Sampai sekarang, polemik ini masih bergulir dan diributkan orang-orang parpol yang pro dan kontra. Ada pula parpol yang tidak bersikap tegas atas rencana itu, seperti Partai Keadilan Sejahtera (PKS).
Ketua-bersama Pusat Studi Antikorupsi dan Good Governance (PSAK)
Universitas Kristen Satya Wacana Salatiga, Theofransus Litaay, berpendapat bahwa jika alokasi dana saksi parpol tidak diatur dalam UU APBN 2014 maka kebijakan tersebut akan menimbulkan kerugian atas keuangan negara.
"Selain itu, memperkaya pihak lain yaitu parpol dan merupakan penyalahgunaan kekuasaan akibat pelanggaran hukum dan
ultra vires (keputusan pejabat melebihi kewenangan yang dimilikinya)," kata Theo lewat pernyataan tertulis kepada
Rakyat Merdeka Online, Sabtu (1/2).
Dengan melihat dampak itu, sehingga menurut Theo, terpenuhilah unsur korupsi.
Dosen peneliti ini menambahkan, masalah masih tetap muncul meskipun telah diatur di dalam APBN 2014, karena akan menjadi pelanggaran asas-asas pemerintahan yang baik.

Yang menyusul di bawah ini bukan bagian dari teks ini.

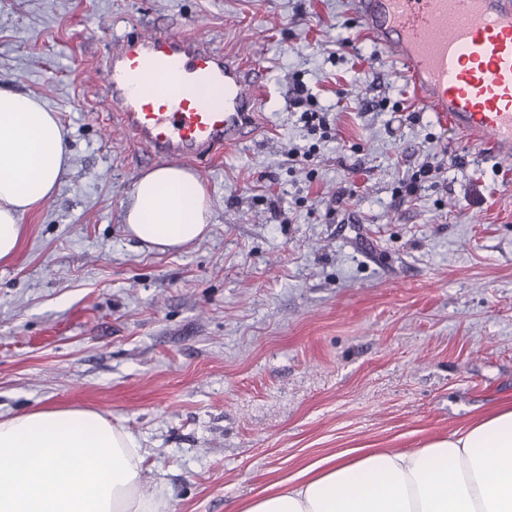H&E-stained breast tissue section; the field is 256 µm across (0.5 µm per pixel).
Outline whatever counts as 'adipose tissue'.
<instances>
[{"label": "adipose tissue", "mask_w": 512, "mask_h": 512, "mask_svg": "<svg viewBox=\"0 0 512 512\" xmlns=\"http://www.w3.org/2000/svg\"><path fill=\"white\" fill-rule=\"evenodd\" d=\"M68 165L56 113L0 84V263L13 259L24 218L54 197ZM209 219L198 177L162 165L134 184L124 231L173 252L205 239ZM147 455L139 437L96 411L0 418V512H173L165 485L143 481ZM240 512H512V404L418 448L337 452Z\"/></svg>", "instance_id": "1"}]
</instances>
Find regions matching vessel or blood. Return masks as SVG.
<instances>
[{"label": "vessel or blood", "instance_id": "vessel-or-blood-1", "mask_svg": "<svg viewBox=\"0 0 512 512\" xmlns=\"http://www.w3.org/2000/svg\"><path fill=\"white\" fill-rule=\"evenodd\" d=\"M357 13L438 126L512 162V0H357ZM259 73L179 31L125 38L105 65L114 118L158 161L190 162L256 136ZM195 84L223 87L222 103L189 93Z\"/></svg>", "mask_w": 512, "mask_h": 512}]
</instances>
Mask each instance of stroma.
<instances>
[{"mask_svg":"<svg viewBox=\"0 0 512 512\" xmlns=\"http://www.w3.org/2000/svg\"><path fill=\"white\" fill-rule=\"evenodd\" d=\"M353 2L0 0V82L56 112L71 150L0 265L1 419L98 410L140 437L174 512H239L321 457L418 448L512 403V166L455 146ZM140 31L263 71L261 132L187 165L210 232L179 252L123 231L156 161L108 110L103 66Z\"/></svg>","mask_w":512,"mask_h":512,"instance_id":"1","label":"stroma"}]
</instances>
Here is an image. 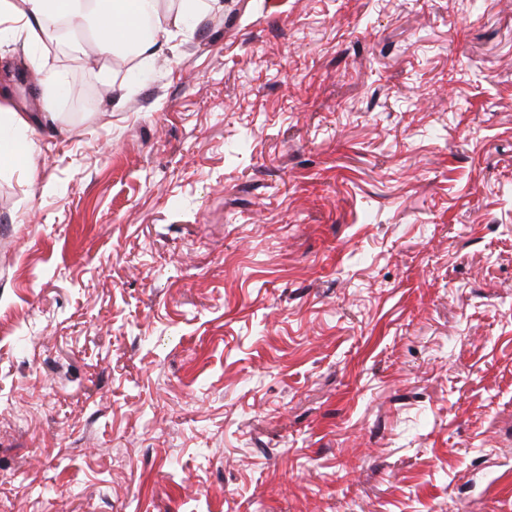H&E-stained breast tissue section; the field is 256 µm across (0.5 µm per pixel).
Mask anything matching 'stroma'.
I'll list each match as a JSON object with an SVG mask.
<instances>
[{
	"label": "stroma",
	"instance_id": "stroma-1",
	"mask_svg": "<svg viewBox=\"0 0 512 512\" xmlns=\"http://www.w3.org/2000/svg\"><path fill=\"white\" fill-rule=\"evenodd\" d=\"M223 3L0 36V512H512V0ZM0 163L15 160L20 154L29 153L35 147L38 135L21 112H18L9 97L0 100ZM3 129V132H2Z\"/></svg>",
	"mask_w": 512,
	"mask_h": 512
}]
</instances>
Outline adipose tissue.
Instances as JSON below:
<instances>
[{
  "label": "adipose tissue",
  "mask_w": 512,
  "mask_h": 512,
  "mask_svg": "<svg viewBox=\"0 0 512 512\" xmlns=\"http://www.w3.org/2000/svg\"><path fill=\"white\" fill-rule=\"evenodd\" d=\"M60 19L89 28L103 57L129 48L139 55L157 53L159 42L185 23L183 14H159L156 0H0V33L18 34L27 43L44 42L48 22ZM36 135L11 100H0V163L33 150Z\"/></svg>",
  "instance_id": "obj_1"
}]
</instances>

Khususnya, asas motivasi dari penyusunan kebijakan (motiverings beginsel), asas kepatutan dan larangan bertindak sewenang-wenang (redelijkheids beginsel of verbod van wilkeur).
"Pelanggaran asas pemerintahan yang baik merupakan satu bentuk pelanggaran yang menyebabkan munculnya korupsi," tutup Theo.